[INSTRUCTIONS TO FOLLOW]:
Output the line with "focal_35mm: 57" and every following line to the end of the material, exactly as they appear.
━━━━━━━━━━━━━━━━━━━━━━━━━━━━━━
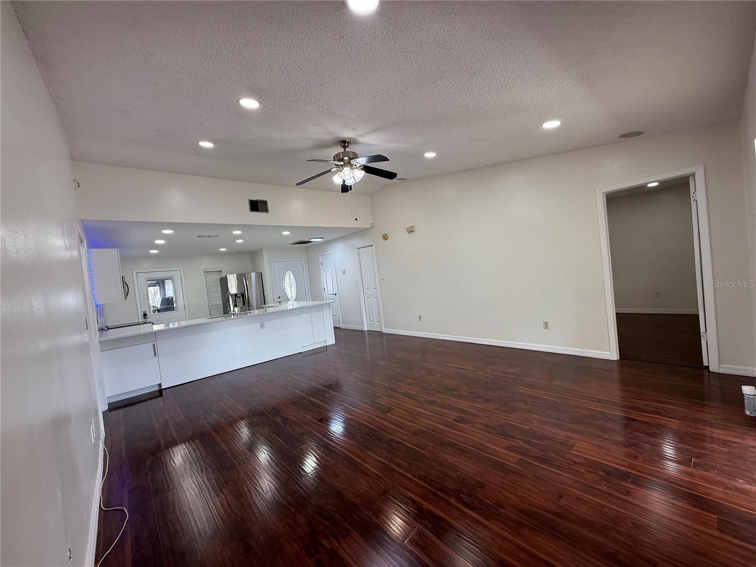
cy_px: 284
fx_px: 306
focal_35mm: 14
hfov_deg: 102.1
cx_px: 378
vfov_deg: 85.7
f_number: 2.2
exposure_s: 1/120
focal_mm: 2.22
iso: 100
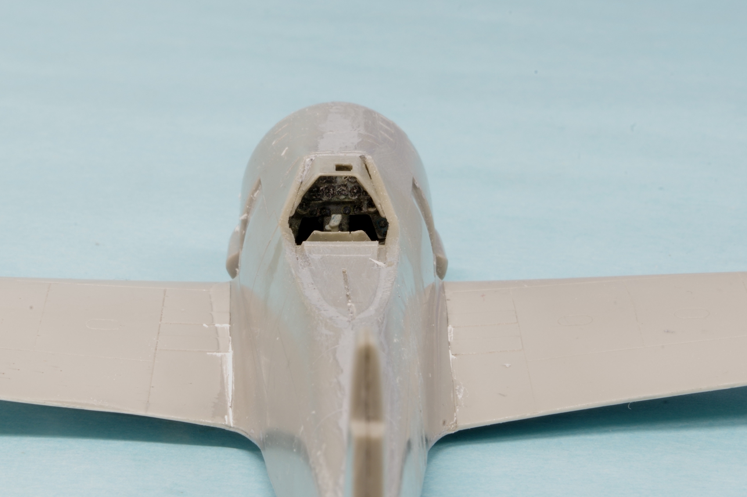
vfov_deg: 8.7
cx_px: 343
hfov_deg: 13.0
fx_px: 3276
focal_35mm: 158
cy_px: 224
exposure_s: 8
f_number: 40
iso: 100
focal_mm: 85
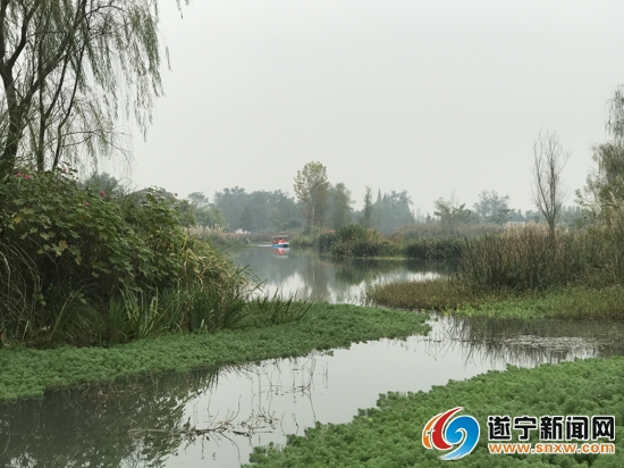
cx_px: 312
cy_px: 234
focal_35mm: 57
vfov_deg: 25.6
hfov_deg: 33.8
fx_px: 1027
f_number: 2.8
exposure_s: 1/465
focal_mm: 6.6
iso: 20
━━━━━━━━━━━━━━━━━━━━━━━━━━━━━━
[REPLY TO THE EXERCISE]:
focal_35mm: 57
vfov_deg: 25.6
hfov_deg: 33.8
fx_px: 1027
f_number: 2.8
exposure_s: 1/465
focal_mm: 6.6
iso: 20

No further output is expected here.